Problem description:
Reproduce the listing lines from the one holding "Cache Money is" through the one holding "### What kinds of queries are supported? ###", inclusive, changing "Memcached" to "Redis" and leaving everything else as it is.

Images paired with source code:
□ □ □ □
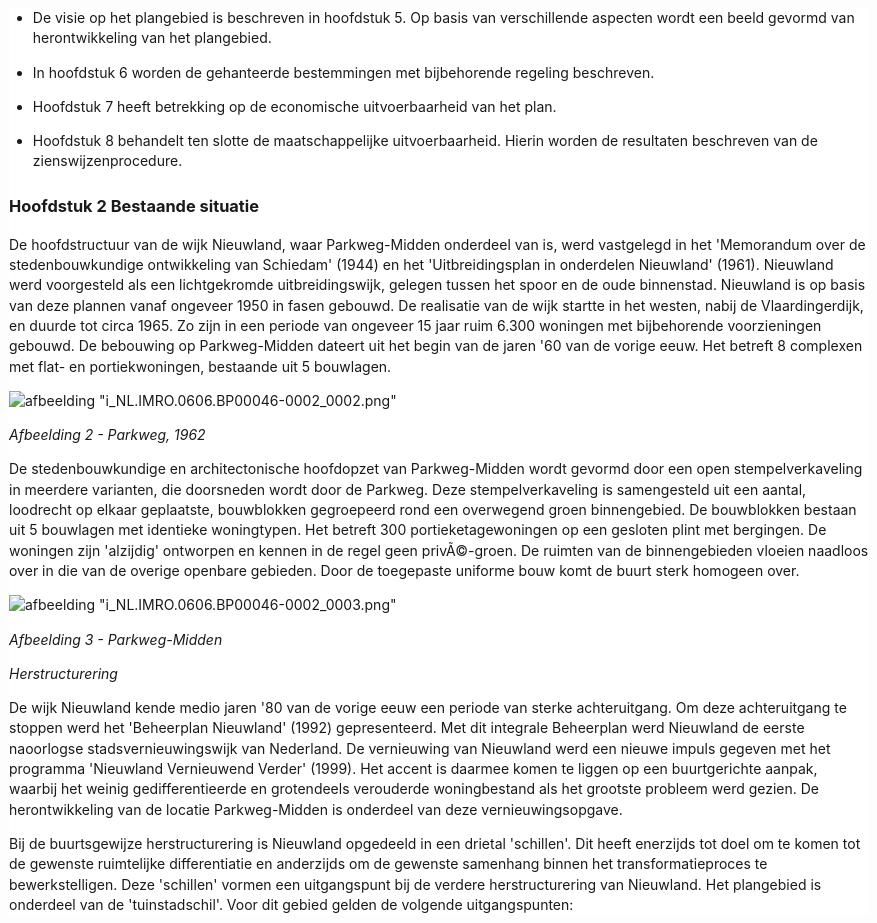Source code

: * De visie op het plangebied is beschreven in hoofdstuk 5\. Op basis van verschillende aspecten wordt een beeld gevormd van herontwikkeling van het plangebied.

* In hoofdstuk 6 worden de gehanteerde bestemmingen met bijbehorende regeling beschreven.

* Hoofdstuk 7 heeft betrekking op de economische uitvoerbaarheid van het plan.

* Hoofdstuk 8 behandelt ten slotte de maatschappelijke uitvoerbaarheid. Hierin worden de resultaten beschreven van de zienswijzenprocedure.

### Hoofdstuk 2 Bestaande situatie

De hoofdstructuur van de wijk Nieuwland, waar Parkweg\-Midden onderdeel van is, werd vastgelegd in het 'Memorandum over de stedenbouwkundige ontwikkeling van Schiedam' (1944\) en het 'Uitbreidingsplan in onderdelen Nieuwland' (1961\). Nieuwland werd voorgesteld als een lichtgekromde uitbreidingswijk, gelegen tussen het spoor en de oude binnenstad. Nieuwland is op basis van deze plannen vanaf ongeveer 1950 in fasen gebouwd. De realisatie van de wijk startte in het westen, nabij de Vlaardingerdijk, en duurde tot circa 1965\. Zo zijn in een periode van ongeveer 15 jaar ruim 6\.300 woningen met bijbehorende voorzieningen gebouwd. De bebouwing op Parkweg\-Midden dateert uit het begin van de jaren '60 van de vorige eeuw. Het betreft 8 complexen met flat\- en portiekwoningen, bestaande uit 5 bouwlagen.

![afbeelding "i_NL.IMRO.0606.BP00046-0002_0002.png"](i_NL.IMRO.0606.BP00046-0002_0002.png)

*Afbeelding 2 \- Parkweg, 1962*

De stedenbouwkundige en architectonische hoofdopzet van Parkweg\-Midden wordt gevormd door een open stempelverkaveling in meerdere varianten, die doorsneden wordt door de Parkweg. Deze stempelverkaveling is samengesteld uit een aantal, loodrecht op elkaar geplaatste, bouwblokken gegroepeerd rond een overwegend groen binnengebied. De bouwblokken bestaan uit 5 bouwlagen met identieke woningtypen. Het betreft 300 portieketagewoningen op een gesloten plint met bergingen. De woningen zijn 'alzijdig' ontworpen en kennen in de regel geen privÃ©\-groen. De ruimten van de binnengebieden vloeien naadloos over in die van de overige openbare gebieden. Door de toegepaste uniforme bouw komt de buurt sterk homogeen over.

![afbeelding "i_NL.IMRO.0606.BP00046-0002_0003.png"](i_NL.IMRO.0606.BP00046-0002_0003.png)

*Afbeelding 3 \- Parkweg\-Midden*

*Herstructurering*

De wijk Nieuwland kende medio jaren '80 van de vorige eeuw een periode van sterke achteruitgang. Om deze achteruitgang te stoppen werd het 'Beheerplan Nieuwland' (1992\) gepresenteerd. Met dit integrale Beheerplan werd Nieuwland de eerste naoorlogse stadsvernieuwingswijk van Nederland. De vernieuwing van Nieuwland werd een nieuwe impuls gegeven met het programma 'Nieuwland Vernieuwend Verder' (1999\). Het accent is daarmee komen te liggen op een buurtgerichte aanpak, waarbij het weinig gedifferentieerde en grotendeels verouderde woningbestand als het grootste probleem werd gezien. De herontwikkeling van de locatie Parkweg\-Midden is onderdeel van deze vernieuwingsopgave.

Bij de buurtsgewijze herstructurering is Nieuwland opgedeeld in een drietal 'schillen'. Dit heeft enerzijds tot doel om te komen tot de gewenste ruimtelijke differentiatie en anderzijds om de gewenste samenhang binnen het transformatieproces te bewerkstelligen. Deze 'schillen' vormen een uitgangspunt bij de verdere herstructurering van Nieuwland. Het plangebied is onderdeel van de 'tuinstadschil'. Voor dit gebied gelden de volgende uitgangspunten:
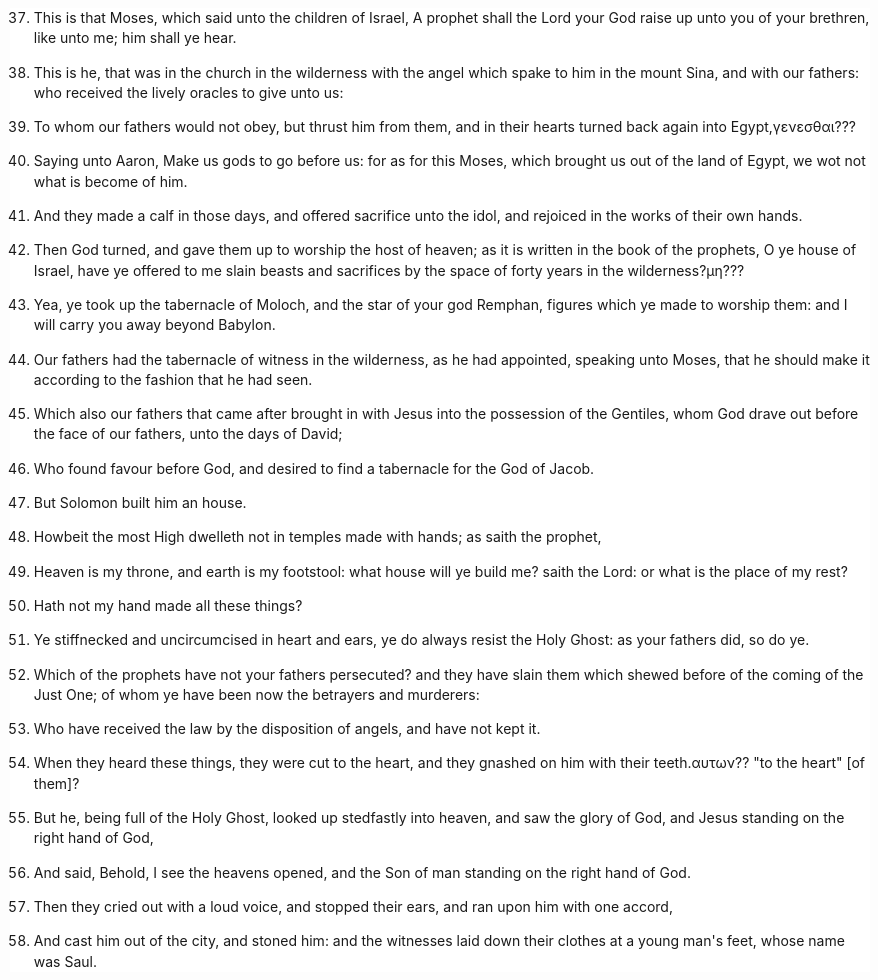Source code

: 37. This is that Moses, which said unto the children of Israel, A prophet shall the Lord your God raise up unto you of your brethren, like unto me; him shall ye hear.

38. This is he, that was in the church in the wilderness with the angel which spake to him in the mount Sina, and with our fathers: who received the lively oracles to give unto us:

39. To whom our fathers would not obey, but thrust him from them, and in their hearts turned back again into Egypt,γενεσθαι???

40. Saying unto Aaron, Make us gods to go before us: for as for this Moses, which brought us out of the land of Egypt, we wot not what is become of him.

41. And they made a calf in those days, and offered sacrifice unto the idol, and rejoiced in the works of their own hands.

42. Then God turned, and gave them up to worship the host of heaven; as it is written in the book of the prophets, O ye house of Israel, have ye offered to me slain beasts and sacrifices by the space of forty years in the wilderness?μη???

43. Yea, ye took up the tabernacle of Moloch, and the star of your god Remphan, figures which ye made to worship them: and I will carry you away beyond Babylon.

44. Our fathers had the tabernacle of witness in the wilderness, as he had appointed, speaking unto Moses, that he should make it according to the fashion that he had seen.

45. Which also our fathers that came after brought in with Jesus into the possession of the Gentiles, whom God drave out before the face of our fathers, unto the days of David;

46. Who found favour before God, and desired to find a tabernacle for the God of Jacob.

47. But Solomon built him an house.

48. Howbeit the most High dwelleth not in temples made with hands; as saith the prophet,

49. Heaven is my throne, and earth is my footstool: what house will ye build me? saith the Lord: or what is the place of my rest?

50. Hath not my hand made all these things?

51. Ye stiffnecked and uncircumcised in heart and ears, ye do always resist the Holy Ghost: as your fathers did, so do ye.

52. Which of the prophets have not your fathers persecuted? and they have slain them which shewed before of the coming of the Just One; of whom ye have been now the betrayers and murderers:

53. Who have received the law by the disposition of angels, and have not kept it.

54. When they heard these things, they were cut to the heart, and they gnashed on him with their teeth.αυτων?? "to the heart" [of them]?

55. But he, being full of the Holy Ghost, looked up stedfastly into heaven, and saw the glory of God, and Jesus standing on the right hand of God,

56. And said, Behold, I see the heavens opened, and the Son of man standing on the right hand of God.

57. Then they cried out with a loud voice, and stopped their ears, and ran upon him with one accord,

58. And cast him out of the city, and stoned him: and the witnesses laid down their clothes at a young man's feet, whose name was Saul.
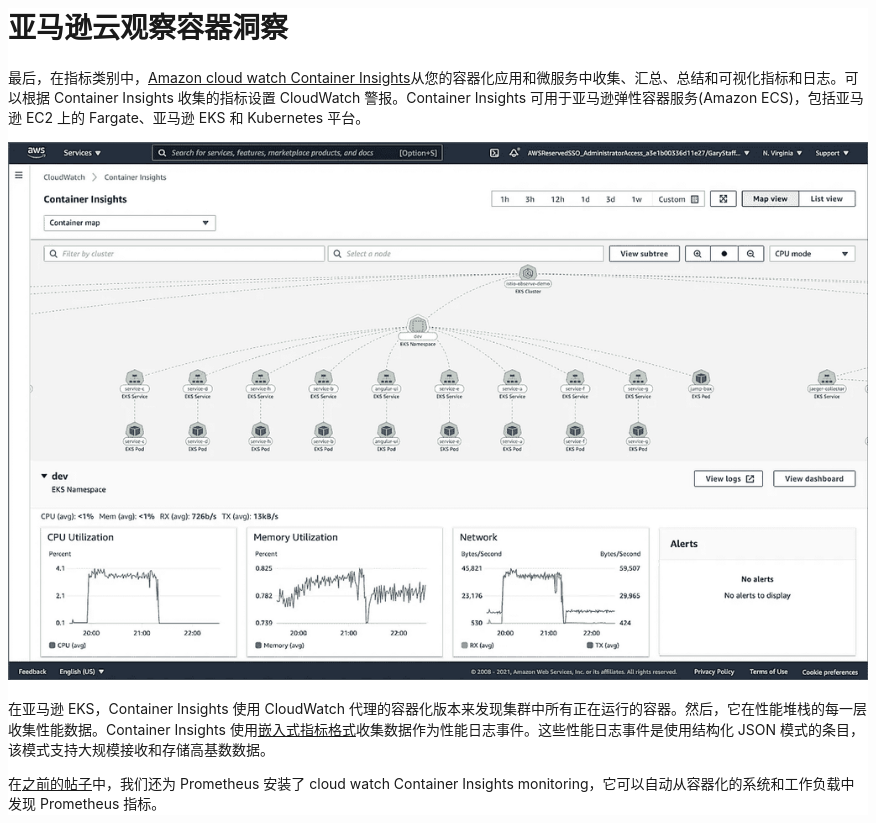 # 亚马逊云观察容器洞察

最后，在指标类别中，[Amazon cloud watch Container Insights](https://docs.aws.amazon.com/AmazonCloudWatch/latest/monitoring/ContainerInsights.html)从您的容器化应用和微服务中收集、汇总、总结和可视化指标和日志。可以根据 Container Insights 收集的指标设置 CloudWatch 警报。Container Insights 可用于亚马逊弹性容器服务(Amazon ECS)，包括亚马逊 EC2 上的 Fargate、亚马逊 EKS 和 Kubernetes 平台。

![](img/46de90f21ddb28ae83ac9a16e9b9d326.png)

在亚马逊 EKS，Container Insights 使用 CloudWatch 代理的容器化版本来发现集群中所有正在运行的容器。然后，它在性能堆栈的每一层收集性能数据。Container Insights 使用[嵌入式指标格式](https://docs.aws.amazon.com/AmazonCloudWatch/latest/monitoring/CloudWatch_Embedded_Metric_Format.html)收集数据作为性能日志事件。这些性能日志事件是使用结构化 JSON 模式的条目，该模式支持大规模接收和存储高基数数据。

在[之前的帖子](/kubernetes-based-microservice-observability-with-istio-service-mesh-part-1-of-2-19084d13a866)中，我们还为 Prometheus 安装了 cloud watch Container Insights monitoring，它可以自动从容器化的系统和工作负载中发现 Prometheus 指标。
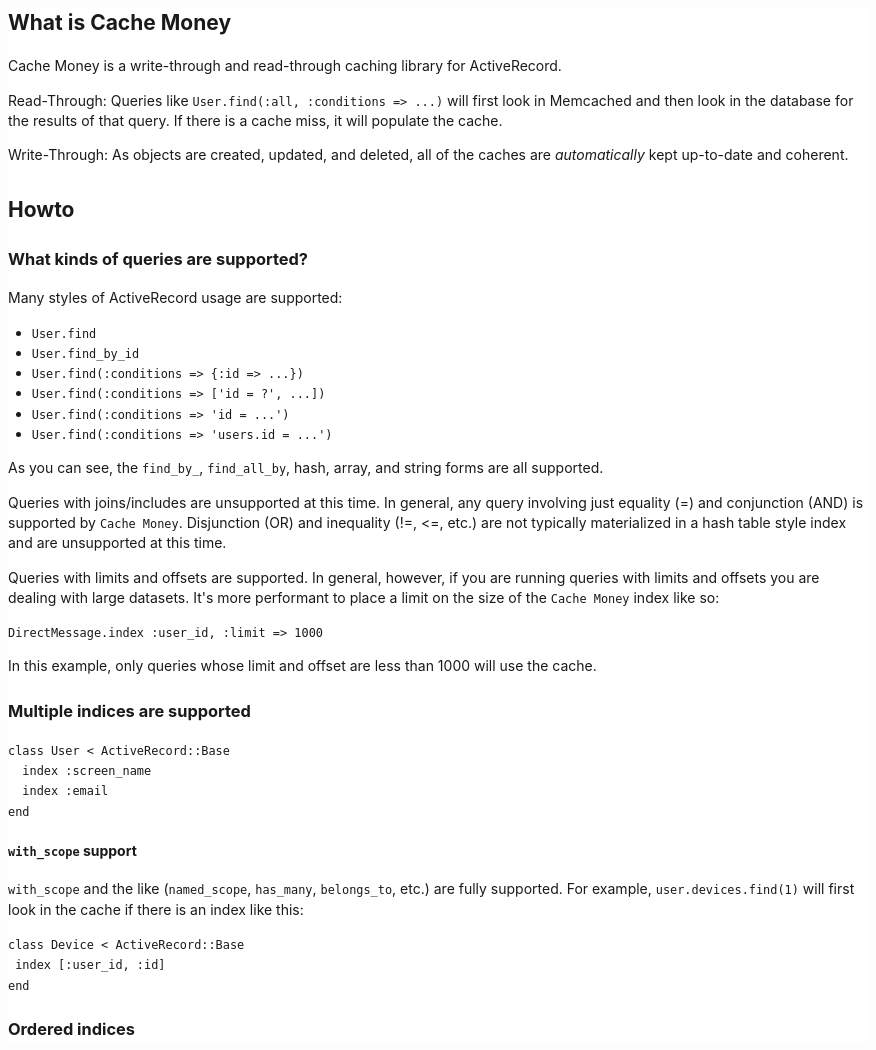 ## What is Cache Money ##

Cache Money is a write-through and read-through caching library for ActiveRecord.

Read-Through: Queries like `User.find(:all, :conditions => ...)` will first look in Memcached and then look in the database for the results of that query. If there is a cache miss, it will populate the cache.

Write-Through: As objects are created, updated, and deleted, all of the caches are *automatically* kept up-to-date and coherent.

## Howto ##
### What kinds of queries are supported? ###

Many styles of ActiveRecord usage are supported:

 * `User.find`
 * `User.find_by_id`
 * `User.find(:conditions => {:id => ...})`
 * `User.find(:conditions => ['id = ?', ...])`
 * `User.find(:conditions => 'id = ...')`
 * `User.find(:conditions => 'users.id = ...')`

As you can see, the `find_by_`, `find_all_by`, hash, array, and string forms are all supported.

Queries with joins/includes are unsupported at this time. In general, any query involving just equality (=) and conjunction (AND) is supported by `Cache Money`. Disjunction (OR) and inequality (!=, <=, etc.) are not typically materialized in a hash table style index and are unsupported at this time.

Queries with limits and offsets are supported. In general, however, if you are running queries with limits and offsets you are dealing with large datasets. It's more performant to place a limit on the size of the `Cache Money` index like so:

    DirectMessage.index :user_id, :limit => 1000
    
In this example, only queries whose limit and offset are less than 1000 will use the cache.

### Multiple indices are supported ###

    class User < ActiveRecord::Base
      index :screen_name
      index :email
    end

#### `with_scope` support ####

`with_scope` and the like (`named_scope`, `has_many`, `belongs_to`, etc.) are fully supported. For example, `user.devices.find(1)` will first look in the cache if there is an index like this:

    class Device < ActiveRecord::Base
     index [:user_id, :id]
    end

### Ordered indices ###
□ □ □ □
Written solution:
Cache Money is a write-through and read-through caching library for ActiveRecord.

Read-Through: Queries like `User.find(:all, :conditions => ...)` will first look in Redis and then look in the database for the results of that query. If there is a cache miss, it will populate the cache.

Write-Through: As objects are created, updated, and deleted, all of the caches are *automatically* kept up-to-date and coherent.

## Howto ##
### What kinds of queries are supported? ###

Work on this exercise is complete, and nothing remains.